WHAT YOU HAVE TO DO.
Print the lines of the data below, starting with the line that contains "right shoulder: (1047, 936, -6)" and going on through the line that contains "left hip: (1281, 1408, 1)", reproducing each one character for character.

RECORDED INFORMATION.

────

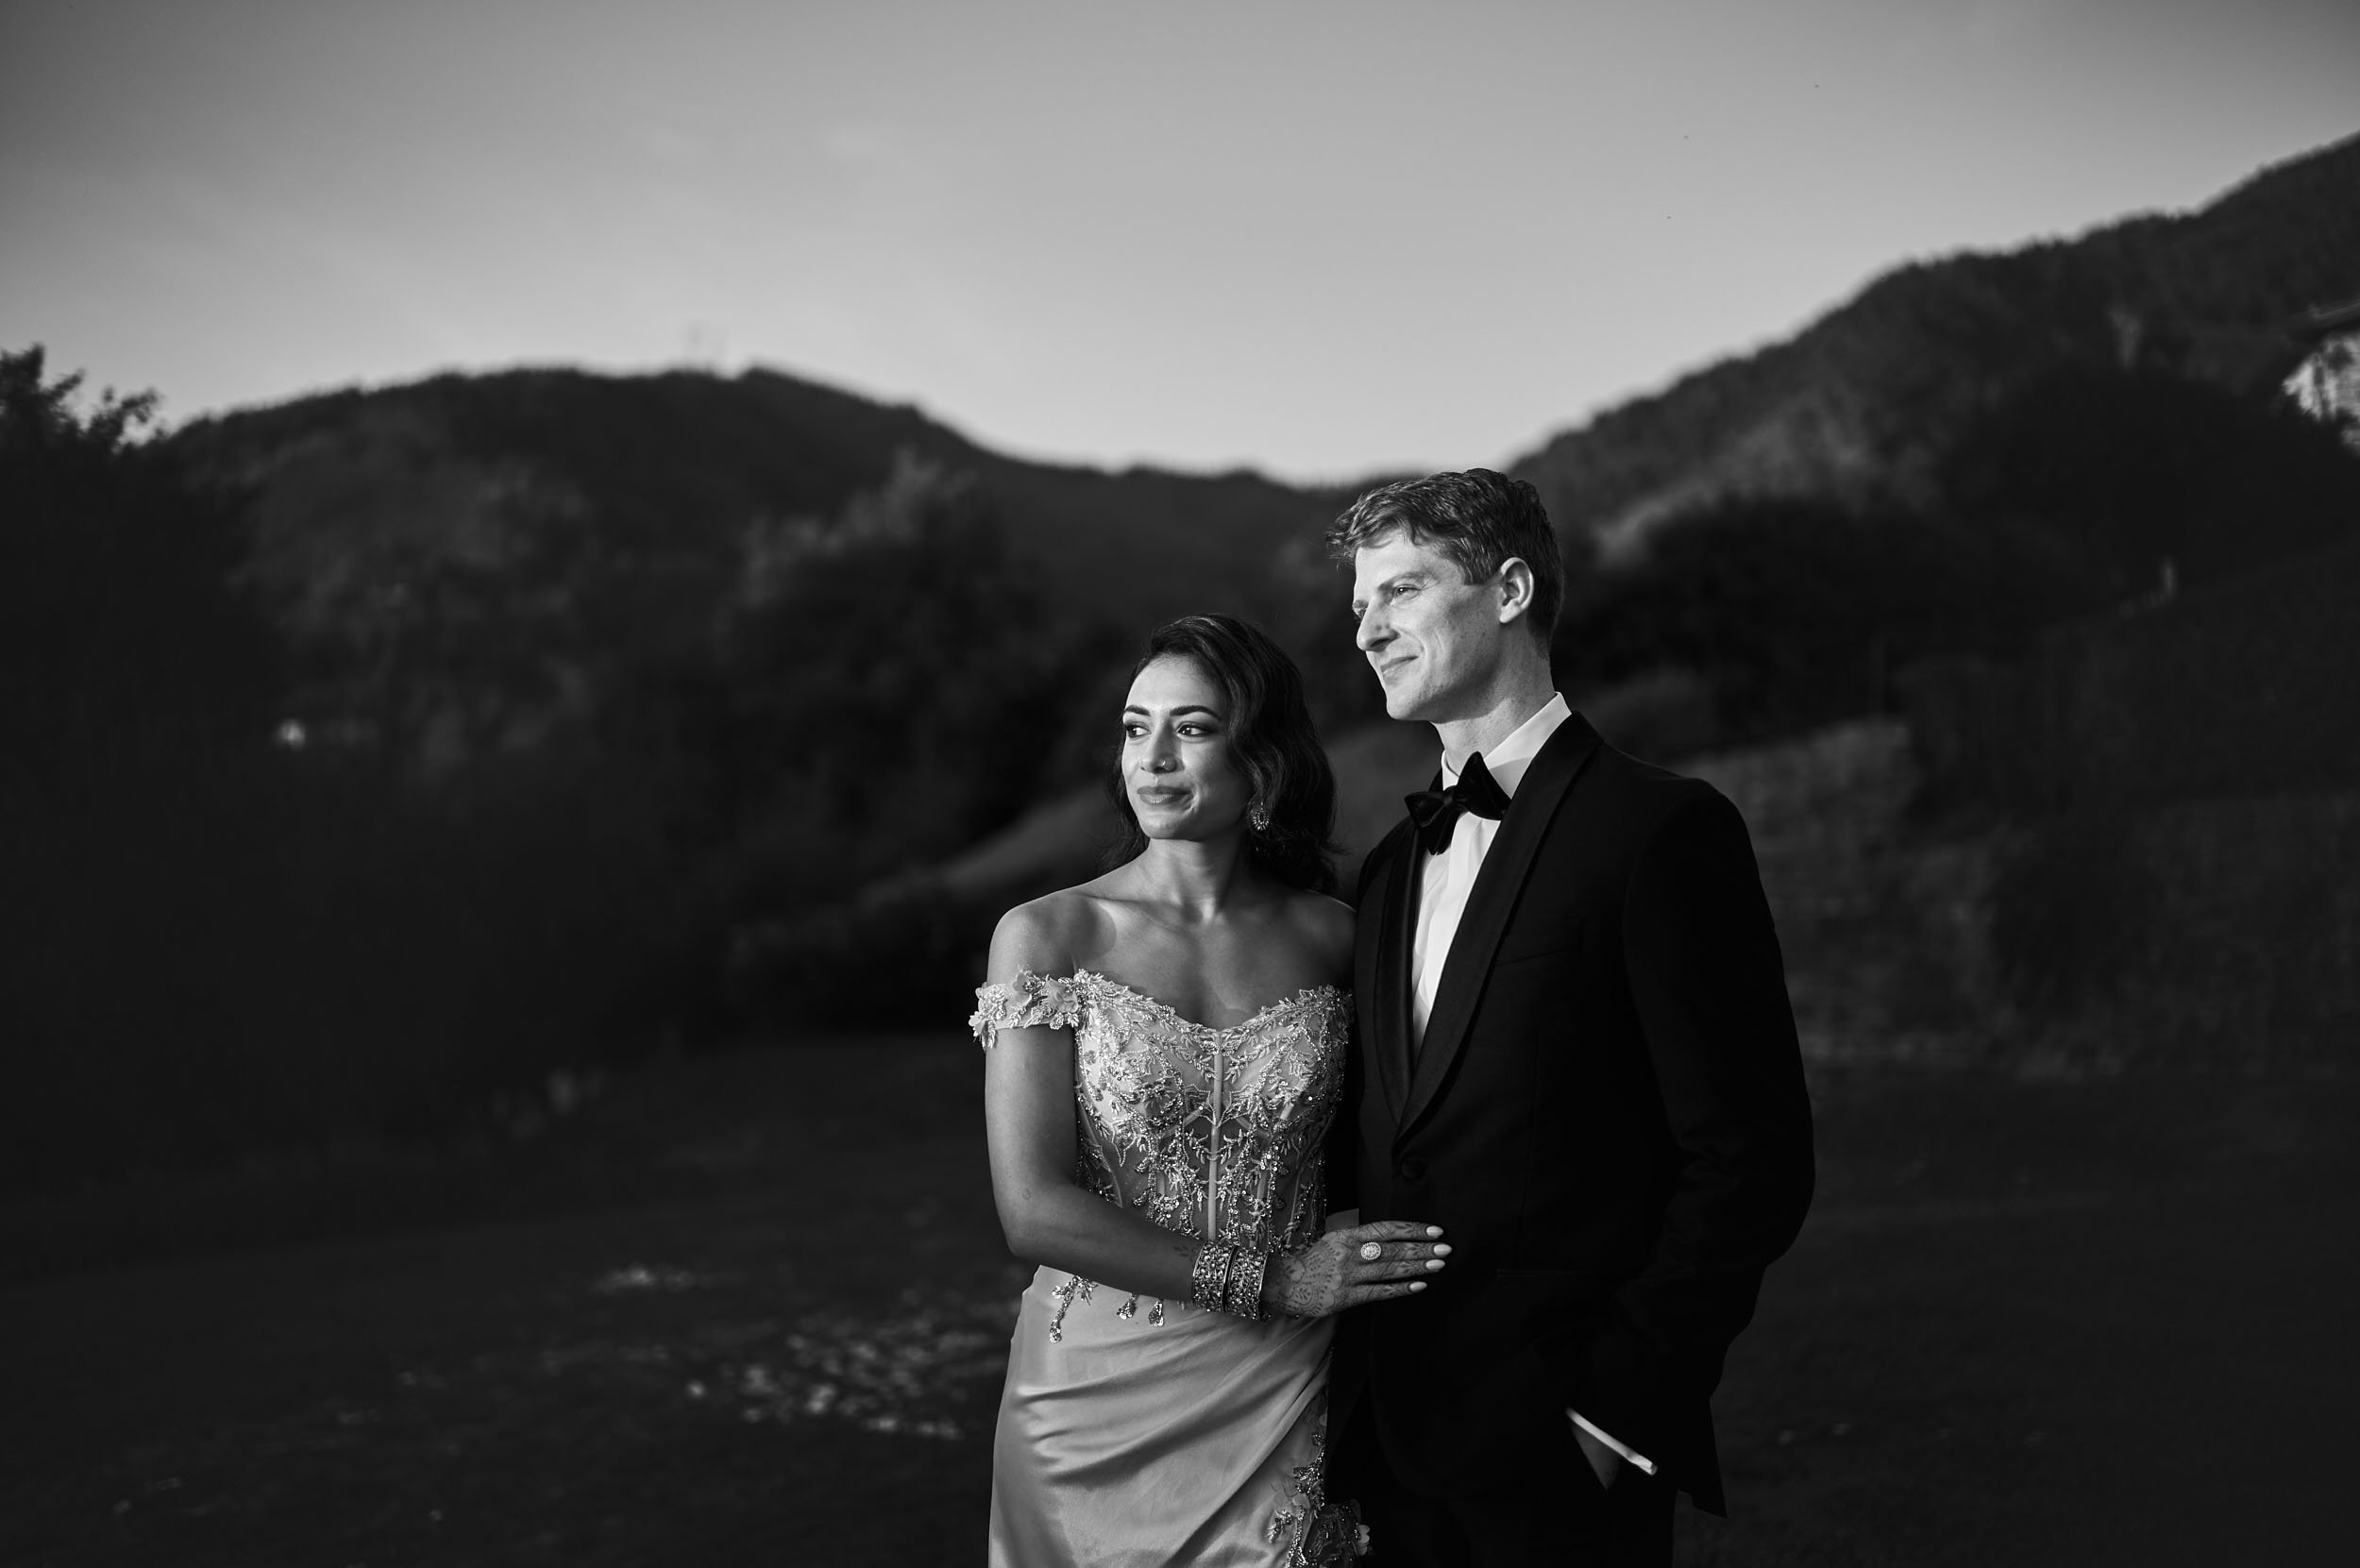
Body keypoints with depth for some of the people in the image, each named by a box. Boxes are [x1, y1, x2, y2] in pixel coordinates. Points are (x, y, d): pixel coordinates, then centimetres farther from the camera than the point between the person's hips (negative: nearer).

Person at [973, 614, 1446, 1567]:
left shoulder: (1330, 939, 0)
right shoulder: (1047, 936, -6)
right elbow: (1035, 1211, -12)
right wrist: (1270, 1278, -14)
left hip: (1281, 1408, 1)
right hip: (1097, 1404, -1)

────

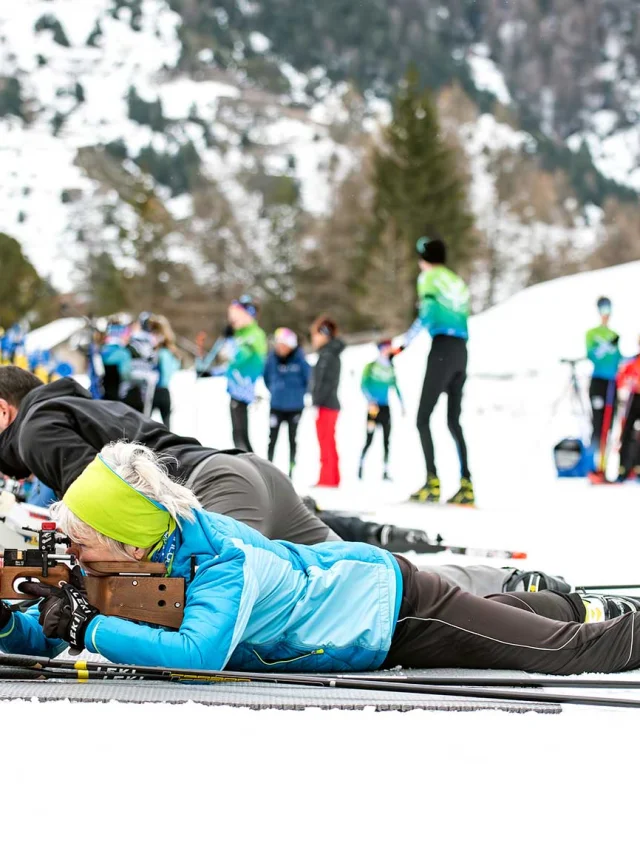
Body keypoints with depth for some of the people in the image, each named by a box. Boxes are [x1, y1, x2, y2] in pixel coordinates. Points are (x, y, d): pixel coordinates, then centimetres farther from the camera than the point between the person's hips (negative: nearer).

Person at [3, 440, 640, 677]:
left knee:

────

ANSWER TO THIS TASK.
right shoulder: (1047, 936, -6)
right elbow: (1035, 1211, -12)
right wrist: (1270, 1278, -14)
left hip: (1281, 1408, 1)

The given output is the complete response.